_TASK ITEM:_
The required output is the whole listing below, unchanged.

--

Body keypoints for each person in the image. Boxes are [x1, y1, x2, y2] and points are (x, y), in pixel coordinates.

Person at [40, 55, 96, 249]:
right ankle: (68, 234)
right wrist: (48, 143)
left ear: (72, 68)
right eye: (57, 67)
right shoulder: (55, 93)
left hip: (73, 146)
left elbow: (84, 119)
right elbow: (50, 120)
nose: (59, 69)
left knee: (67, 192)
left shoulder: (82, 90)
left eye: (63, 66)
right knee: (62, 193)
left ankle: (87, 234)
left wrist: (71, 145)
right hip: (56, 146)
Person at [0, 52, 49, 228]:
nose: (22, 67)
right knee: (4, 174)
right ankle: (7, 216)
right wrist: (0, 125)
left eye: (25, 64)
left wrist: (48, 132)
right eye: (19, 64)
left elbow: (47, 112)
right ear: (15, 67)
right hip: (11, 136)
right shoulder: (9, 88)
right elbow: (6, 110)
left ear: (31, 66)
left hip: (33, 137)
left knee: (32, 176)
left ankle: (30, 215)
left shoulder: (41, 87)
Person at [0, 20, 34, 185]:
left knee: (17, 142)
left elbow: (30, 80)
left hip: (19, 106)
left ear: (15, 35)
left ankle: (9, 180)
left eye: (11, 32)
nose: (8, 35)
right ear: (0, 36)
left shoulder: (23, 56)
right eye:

--

_RESPONSE TO THIS TASK:_
Body keypoints for each person in the image. Boxes are [x1, y1, x2, y2] and points are (x, y), in pixel coordinates.

Person at [40, 55, 96, 249]:
right ankle: (68, 234)
right wrist: (48, 143)
left ear: (72, 68)
right eye: (57, 67)
right shoulder: (55, 93)
left hip: (73, 146)
left elbow: (84, 119)
right elbow: (50, 120)
nose: (59, 69)
left knee: (67, 192)
left shoulder: (82, 90)
left eye: (63, 66)
right knee: (62, 193)
left ankle: (87, 234)
left wrist: (71, 145)
right hip: (56, 146)
Person at [0, 52, 49, 228]:
nose: (22, 67)
right knee: (4, 174)
right ankle: (7, 216)
right wrist: (0, 125)
left eye: (25, 64)
left wrist: (48, 132)
right eye: (19, 64)
left elbow: (47, 112)
right ear: (15, 67)
right hip: (11, 136)
right shoulder: (9, 88)
right elbow: (6, 110)
left ear: (31, 66)
left hip: (33, 137)
left knee: (32, 176)
left ankle: (30, 215)
left shoulder: (41, 87)
Person at [0, 20, 34, 185]:
left knee: (17, 142)
left elbow: (30, 80)
left hip: (19, 106)
left ear: (15, 35)
left ankle: (9, 180)
left eye: (11, 32)
nose: (8, 35)
right ear: (0, 36)
left shoulder: (23, 56)
right eye:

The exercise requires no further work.